Firebase firestore rules, read only when document contain specific value

Question

I was learning through official doc for security rules, but i cant make it work.

in my collections users under document user have some map values, one of them is role: "guest". role values can be "guest" or "superAdmin"

i want access to /users only when role == "superAdmin"

here is what i tried

service cloud.firestore {
  match /databases/{database}/documents {
    match /users/{userId} {
        allow read: if get(/databases/$(database)/documents/users/$(userId)).data.role == "superAdmin";
    }
  }
}

and got error when i log in as superAdmin

ERROR Error: Missing or insufficient permissions.

i believe i followed docs correctly. and found a similar question in SO where says some bug specific to evaluating nested fields in queries.
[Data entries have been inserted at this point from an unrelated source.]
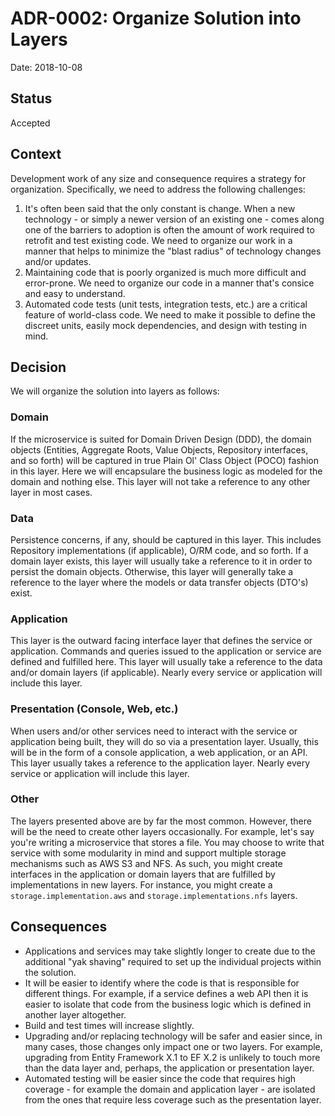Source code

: # ADR-0002: Organize Solution into Layers

Date: 2018-10-08

## Status

Accepted

## Context
Development work of any size and consequence requires a strategy for organization. Specifically, we need to address the following challenges:

1. It's often been said that the only constant is change. When a new technology - or simply a newer version of an existing one - comes along one of the barriers to adoption is often the amount of work required to retrofit and test existing code. We need to organize our work in a manner that helps to minimize the "blast radius" of technology changes and/or updates.
2. Maintaining code that is poorly organized is much more difficult and error-prone. We need to organize our code in a manner that's consice and easy to understand.
3. Automated code tests (unit tests, integration tests, etc.) are a critical feature of world-class code. We need to make it possible to define the discreet units, easily mock dependencies, and design with testing in mind.

## Decision
We will organize the solution into layers as follows:

### Domain
If the microservice is suited for Domain Driven Design (DDD), the domain objects (Entities, Aggregate Roots, Value Objects, Repository interfaces, and so forth) will be captured in true Plain Ol' Class Object (POCO) fashion in this layer. Here we will encapsulare the business logic as modeled for the domain and nothing else. This layer will not take a reference to any other layer in most cases.

### Data
Persistence concerns, if any, should be captured in this layer. This includes Repository implementations (if applicable), O/RM code, and so forth. If a domain layer exists, this layer will usually take a reference to it in order to persist the domain objects. Otherwise, this layer will generally take a reference to the layer where the models or data transfer objects (DTO's) exist.

### Application
This layer is the outward facing interface layer that defines the service or application. Commands and queries issued to the application or service are defined and fulfilled here. This layer will usually take a reference to the data and/or domain layers (if applicable). Nearly every service or application will include this layer.

### Presentation (Console, Web, etc.)
When users and/or other services need to interact with the service or application being built, they will do so via a presentation layer. Usually, this will be in the form of a console application, a web application, or an API. This layer usually takes a reference to the application layer. Nearly every service or application will include this layer.

### Other
The layers presented above are by far the most common. However, there will be the need to create other layers occasionally. For example, let's say you're writing a microservice that stores a file. You may choose to write that service with some modularity in mind and support multiple storage mechanisms such as AWS S3 and NFS. As such, you might create interfaces in the application or domain layers that are fulfilled by implementations in new layers. For instance, you might create a `storage.implementation.aws` and `storage.implementations.nfs` layers.

## Consequences
* Applications and services may take slightly longer to create due to the additional "yak shaving" required to set up the individual projects within the solution.
* It will be easier to identify where the code is that is responsible for different things. For example, if a service defines a web API then it is easier to isolate that code from the business logic which is defined in another layer altogether.
* Build and test times will increase slightly.
* Upgrading and/or replacing technology will be safer and easier since, in many cases, those changes only impact one or two layers. For example, upgrading from Entity Framework X.1 to EF X.2 is unlikely to touch more than the data layer and, perhaps, the application or presentation layer.
* Automated testing will be easier since the code that requires high coverage - for example the domain and application layer - are isolated from the ones that require less coverage such as the presentation layer.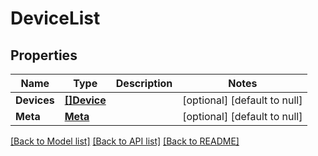 # DeviceList

## Properties
Name | Type | Description | Notes
------------ | ------------- | ------------- | -------------
**Devices** | [**[]Device**](Device.md) |  | [optional] [default to null]
**Meta** | [**Meta**](Meta.md) |  | [optional] [default to null]

[[Back to Model list]](../README.md#documentation-for-models) [[Back to API list]](../README.md#documentation-for-api-endpoints) [[Back to README]](../README.md)


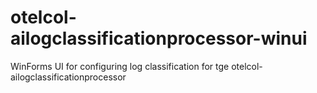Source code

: # otelcol-ailogclassificationprocessor-winui
WinForms UI for configuring log classification for tge otelcol-ailogclassificationprocessor
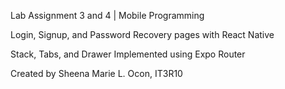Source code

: Lab Assignment 3 and 4 | Mobile Programming

Login, Signup, and Password Recovery pages with React Native


Stack, Tabs, and Drawer Implemented using Expo Router


Created by Sheena Marie L. Ocon, IT3R10
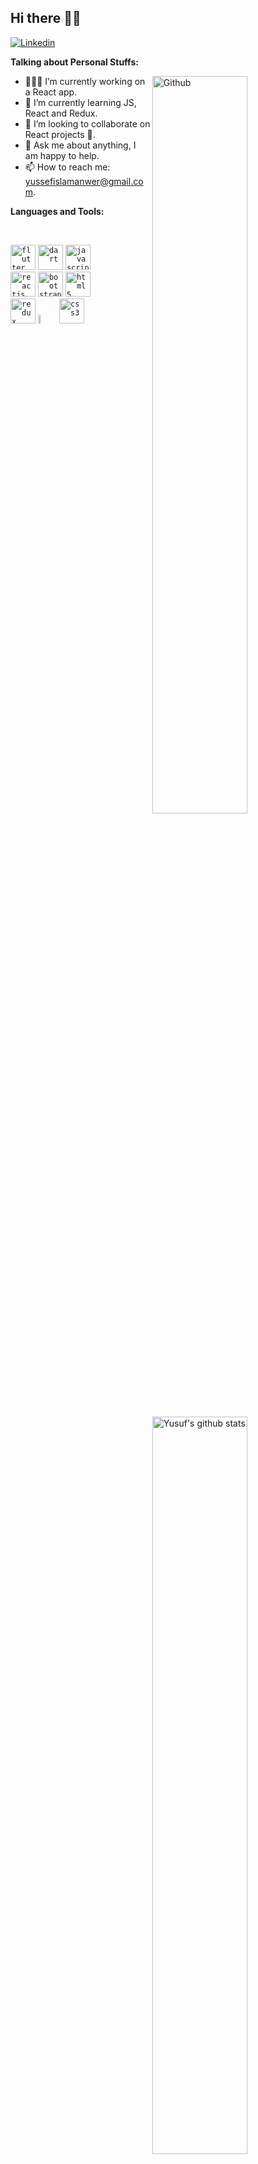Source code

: <!-- Your title -->
## Hi there 🐱‍💻

<!-- Your badges
You can use the website to generate badges: https://shields.io/
-->

[![Linkedin](https://img.shields.io/badge/-LinkedIn-blue?style=flat&logo=Linkedin&logoColor=white)](https://www.linkedin.com/in/yusuf-abdelaziz/)
&nbsp;

<!-- Talking about you -->
**Talking about Personal Stuffs:**

<!-- Any image aligned to the right. Beware the width -->
<img width="55%" align="right" alt="Github" src="https://raw.githubusercontent.com/onimur/.github/master/.resources/git-header.svg" />

- 👨🏽‍💻 I’m currently working on a React app.
- 🌱 I’m currently learning JS, React and Redux.
- 👯 I’m looking to collaborate on React projects  🤝.
- 💬 Ask me about anything, I am happy to help.
- 📫 How to reach me: yussefislamanwer@gmail.com.

**Languages and Tools:** 

<!-- Your github readme stats
You can use this api: https://github.com/anuraghazra/github-readme-stats
-->
<p>
  <br>
  <a href="https://github.com/YusufAbdelaziz/">
    <img width="55%" align="right" alt="Yusuf's github stats" src="https://github-readme-stats.vercel.app/api?username=YusufAbdelaziz&show_icons=true&count_private=true" />
  </a>
  
  <!-- Your languages and tools. Be careful with the alignment. 
  You can use this sites to get logos: https://www.vectorlogo.zone or https://simpleicons.org/
  -->
  <code><img width=40 height= 40 src="https://www.vectorlogo.zone/logos/flutterio/flutterio-icon.svg" alt="flutter"></code>
  <code><img width=40 height= 40 src="https://www.vectorlogo.zone/logos/dartlang/dartlang-icon.svg" alt="dart"></code>
  <code><img width=40 height= 40 src="https://devicons.github.io/devicon/devicon.git/icons/javascript/javascript-original.svg" alt="javascript"></code>
  <br />
  <code><img width=40 height= 40 src="https://www.vectorlogo.zone/logos/reactjs/reactjs-icon.svg" alt="reactjs"></code>
  <code><img width=40 height= 40 src="https://www.vectorlogo.zone/logos/getbootstrap/getbootstrap-icon.svg" alt="bootstrap"></code>
  <code><img width=40 height= 40 src="https://www.vectorlogo.zone/logos/w3_html5/w3_html5-icon.svg" alt="html5"></code>
  <br />
  <code><img width=40 height= 40 src="https://devicons.github.io/devicon/devicon.git/icons/redux/redux-original.svg" alt="redux"></code>
  <code><img width="6%" src="https://www.vectorlogo.zone/logos/git-scm/git-scm-ar21.svg" alt="git"></code>
  <code><img width=40 height= 40 src="https://devicons.github.io/devicon/devicon.git/icons/css3/css3-original-wordmark.svg" alt="css3"></code>
</p>

<!-- Your hits or visitors
site: http://hits.dwyl.com or https://visitor-badge.glitch.me
Both apis are in trouble due to the number of requests, if you know any other to register visitors, great
-->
But i have no nested queries. am i doing anything wrong here?

here is my firestore look

Please help.

Answer 1

Instead of using get(), since you're fetching the document at the location you're reading from, simply address it using resource (which is the prefetched document at that location):

service cloud.firestore {
  match /databases/{database}/documents {
    match /users/{userId} {
        allow read: if resource.data.role == "superAdmin";
    }
  }
}

Only use get() if you're going to a different collection to fetch data.

Answer 2

I think the part that breaks it is allow read: if get(/databases/$(database)/documents/users/$(userId)). Here you are comparing the owner of the document, not the one requesting it. Try replacing userID with request.auth.uid.